Ironically, when communication is defined in a narrow, biological sense, as an activity by one organism that changes or has the potential to change the behavior of other organisms, there is little doubt that non-human species can communicate with each other. But humans conceive of art objects and information about the arts as holistic; that is, art works and ideas have an existence that is something other than the mere sum of their parts; they are conceptual; they are more than the physical objects, brush stokes, sculpted forms, or sounds that make them up.

But when communication is defined holistically, the way most humans define it, it's difficult to prove that humans are correct in assuming that they can communicate with each other and that other species cannot.

The fact that humans can communicate with each other holistically has been called into question by the work of the great Austrian philosopher, Ludwig Wittgenstein, which casts doubt on whether it's possible to expect excessive precision from any human expressions. Art is one of these kinds of intraspecies holistic human expressions that Wittgenstein calls into question, not a cellular one resembling the biological notion.
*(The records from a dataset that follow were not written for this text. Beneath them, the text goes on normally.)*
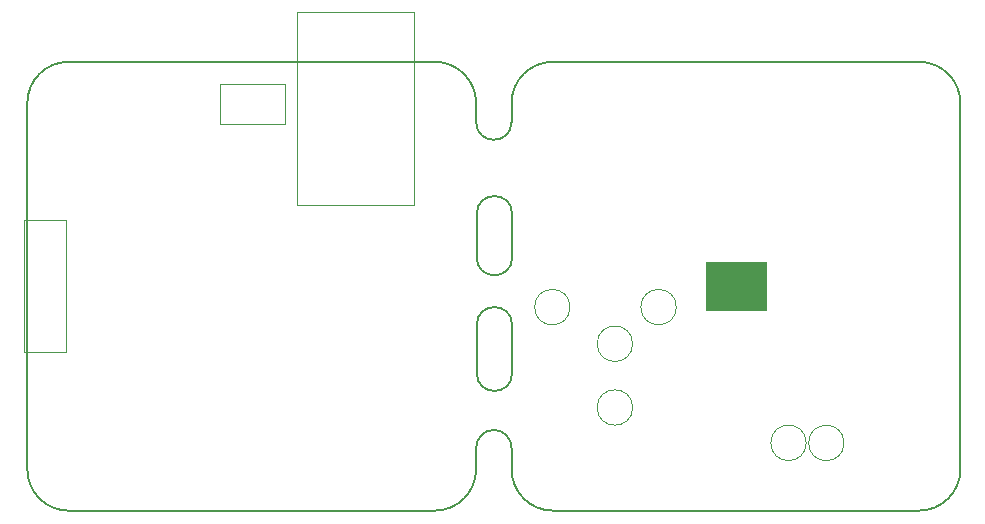
<source format=gbr>
%TF.GenerationSoftware,KiCad,Pcbnew,(7.0.0-0)*%
%TF.CreationDate,2023-05-24T17:39:12+02:00*%
%TF.ProjectId,ethersweep,65746865-7273-4776-9565-702e6b696361,2.0.1*%
%TF.SameCoordinates,Original*%
%TF.FileFunction,Other,User*%
%FSLAX46Y46*%
G04 Gerber Fmt 4.6, Leading zero omitted, Abs format (unit mm)*
G04 Created by KiCad (PCBNEW (7.0.0-0)) date 2023-05-24 17:39:12*
%MOMM*%
%LPD*%
G01*
G04 APERTURE LIST*
%ADD10C,0.050000*%
%ADD11C,0.010000*%
%TA.AperFunction,Profile*%
%ADD12C,0.150000*%
%TD*%
G04 APERTURE END LIST*
D10*
X168920000Y-22510000D02*
X178820000Y-22510000D01*
X168920000Y-38800000D02*
X168920000Y-22510000D01*
X178820000Y-22510000D02*
X178820000Y-38800000D01*
X178820000Y-38800000D02*
X168920000Y-38800000D01*
X149400000Y-51300000D02*
X145800000Y-51300000D01*
X149400000Y-40100000D02*
X149400000Y-51300000D01*
X145800000Y-51300000D02*
X145800000Y-40100000D01*
X145800000Y-40100000D02*
X149400000Y-40100000D01*
X167900000Y-31950000D02*
X167900000Y-28550000D01*
X167900000Y-28550000D02*
X162400000Y-28550000D01*
X162400000Y-31950000D02*
X167900000Y-31950000D01*
X162400000Y-28550000D02*
X162400000Y-31950000D01*
G36*
X208640000Y-47732000D02*
G01*
X203560000Y-47732000D01*
X203560000Y-43668000D01*
X208640000Y-43668000D01*
X208640000Y-47732000D01*
G37*
D11*
X208640000Y-47732000D02*
X203560000Y-47732000D01*
X203560000Y-43668000D01*
X208640000Y-43668000D01*
X208640000Y-47732000D01*
D10*
X197350000Y-55970000D02*
G75*
G03*
X197350000Y-55970000I-1500000J0D01*
G01*
X215250000Y-58970000D02*
G75*
G03*
X215250000Y-58970000I-1500000J0D01*
G01*
X197350000Y-50570000D02*
G75*
G03*
X197350000Y-50570000I-1500000J0D01*
G01*
X212050000Y-58963000D02*
G75*
G03*
X212050000Y-58963000I-1500000J0D01*
G01*
X201050000Y-47470000D02*
G75*
G03*
X201050000Y-47470000I-1500000J0D01*
G01*
X192050000Y-47470000D02*
G75*
G03*
X192050000Y-47470000I-1500000J0D01*
G01*
D12*
X184100000Y-31800000D02*
X184100000Y-30200000D01*
X184100000Y-60700000D02*
X184100000Y-59400000D01*
X180600000Y-26700000D02*
X149600000Y-26700000D01*
X149600000Y-26700000D02*
G75*
G03*
X146100000Y-30200000I0J-3500000D01*
G01*
X184100000Y-30200000D02*
G75*
G03*
X180600000Y-26700000I-3500000J0D01*
G01*
X180600000Y-64700000D02*
G75*
G03*
X184100000Y-61200000I0J3500000D01*
G01*
X146100000Y-30200000D02*
X146100000Y-61200000D01*
X149600000Y-64700000D02*
X180600000Y-64700000D01*
X146100000Y-61200000D02*
G75*
G03*
X149600000Y-64700000I3500000J0D01*
G01*
X184100000Y-61200000D02*
X184100000Y-60700000D01*
X225100000Y-61200000D02*
X225100000Y-30200000D01*
X190600000Y-64700000D02*
X221600000Y-64700000D01*
X187100000Y-61200000D02*
G75*
G03*
X190600000Y-64700000I3500000J0D01*
G01*
X221600000Y-64700000D02*
G75*
G03*
X225100000Y-61200000I0J3500000D01*
G01*
X190600000Y-26700000D02*
G75*
G03*
X187100000Y-30200000I0J-3500000D01*
G01*
X190600000Y-26700000D02*
X221600000Y-26700000D01*
X187100000Y-30200000D02*
X187100000Y-30700000D01*
X187100000Y-61200000D02*
X187100000Y-59400000D01*
X187100000Y-31800000D02*
X187100000Y-30700000D01*
X225100000Y-30200000D02*
G75*
G03*
X221600000Y-26700000I-3500000J0D01*
G01*
X187150000Y-48970000D02*
G75*
G03*
X184150000Y-48970000I-1500000J0D01*
G01*
X187150000Y-39570000D02*
G75*
G03*
X184150000Y-39570000I-1500000J0D01*
G01*
X187100000Y-59400000D02*
G75*
G03*
X184100000Y-59400000I-1500000J30019D01*
G01*
X184150000Y-53070000D02*
X184150000Y-48970000D01*
X184150000Y-43270000D02*
X184150000Y-39570000D01*
X184150000Y-43270000D02*
G75*
G03*
X187150000Y-43270000I1500000J0D01*
G01*
X184100000Y-31800000D02*
G75*
G03*
X187100000Y-31800000I1500000J0D01*
G01*
X187150000Y-39570000D02*
X187150000Y-43270000D01*
X187150000Y-48970000D02*
X187150000Y-53070000D01*
X184150000Y-53070000D02*
G75*
G03*
X187150000Y-53070000I1500000J0D01*
G01*
M02*

</source>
According to Wittgenstein's line of thinking, humans are no more justified in believing that they are capable of of intraspecies communication with other humans than they are justified in thinking that other species are not capable of inter- or intraspecies communication. And if humans cannot communicate with each other holistically, they certainly cannot communicate art among themselves or with other species the way they believe they can.

If it can be proven that humans are capable of communicating art among themselves and Wittgenstein is wrong, perhaps it can be shown that certain other species are capable of communicating art among themselves. If human or nonhuman species can be shown to communicate art among themselves, perhaps it can be shown they can communicate art with other species.